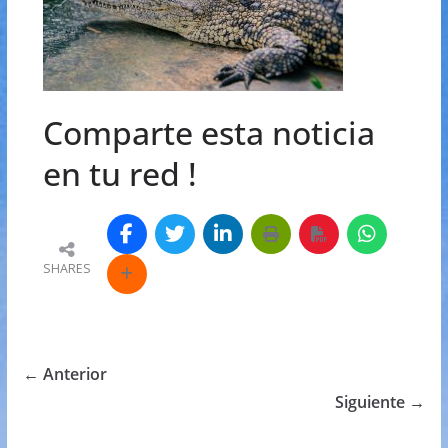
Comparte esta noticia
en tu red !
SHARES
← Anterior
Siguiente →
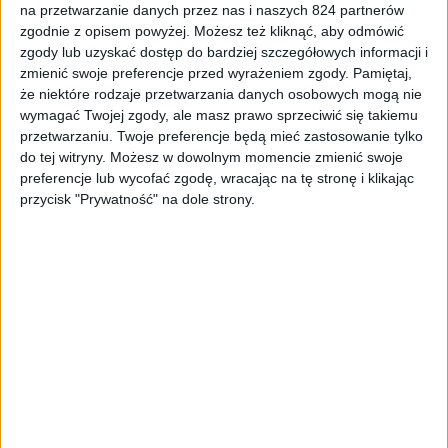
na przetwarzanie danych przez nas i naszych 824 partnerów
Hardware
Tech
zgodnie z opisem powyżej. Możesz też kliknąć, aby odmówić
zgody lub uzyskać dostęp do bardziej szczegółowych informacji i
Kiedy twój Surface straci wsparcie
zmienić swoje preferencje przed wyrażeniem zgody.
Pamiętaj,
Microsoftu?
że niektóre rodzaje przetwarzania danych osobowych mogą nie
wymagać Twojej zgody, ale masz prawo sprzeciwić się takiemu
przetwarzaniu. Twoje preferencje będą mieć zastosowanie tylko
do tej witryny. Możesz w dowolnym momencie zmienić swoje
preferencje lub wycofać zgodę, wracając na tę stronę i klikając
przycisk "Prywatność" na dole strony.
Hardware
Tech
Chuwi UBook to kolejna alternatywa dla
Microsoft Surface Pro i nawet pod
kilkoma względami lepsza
--
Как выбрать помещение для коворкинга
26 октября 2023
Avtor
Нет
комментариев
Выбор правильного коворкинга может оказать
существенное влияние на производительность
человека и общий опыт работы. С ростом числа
...
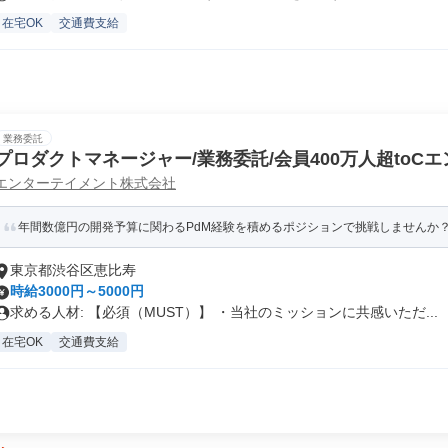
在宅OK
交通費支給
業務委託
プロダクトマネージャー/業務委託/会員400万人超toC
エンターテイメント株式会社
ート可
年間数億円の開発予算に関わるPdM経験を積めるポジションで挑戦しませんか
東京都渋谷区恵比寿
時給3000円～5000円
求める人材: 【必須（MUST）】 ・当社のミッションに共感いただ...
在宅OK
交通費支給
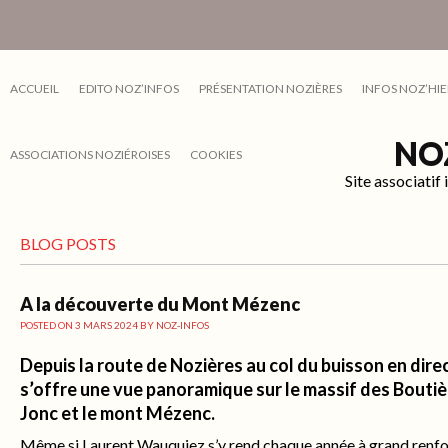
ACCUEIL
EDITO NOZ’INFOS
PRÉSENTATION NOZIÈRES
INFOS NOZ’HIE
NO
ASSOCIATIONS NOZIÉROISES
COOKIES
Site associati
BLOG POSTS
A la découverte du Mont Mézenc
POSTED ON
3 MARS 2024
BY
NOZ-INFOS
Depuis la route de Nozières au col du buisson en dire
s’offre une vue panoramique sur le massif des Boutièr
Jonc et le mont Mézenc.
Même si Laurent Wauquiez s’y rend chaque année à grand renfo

Description of the task —
Revise the lines from the line with "Comparte esta noticia" to the line with "Siguiente →" so that "Anterior" becomes "Previa", keeping everything else the same. Return only those lines.

Output —
Comparte esta noticia
en tu red !
SHARES
← Previa
Siguiente →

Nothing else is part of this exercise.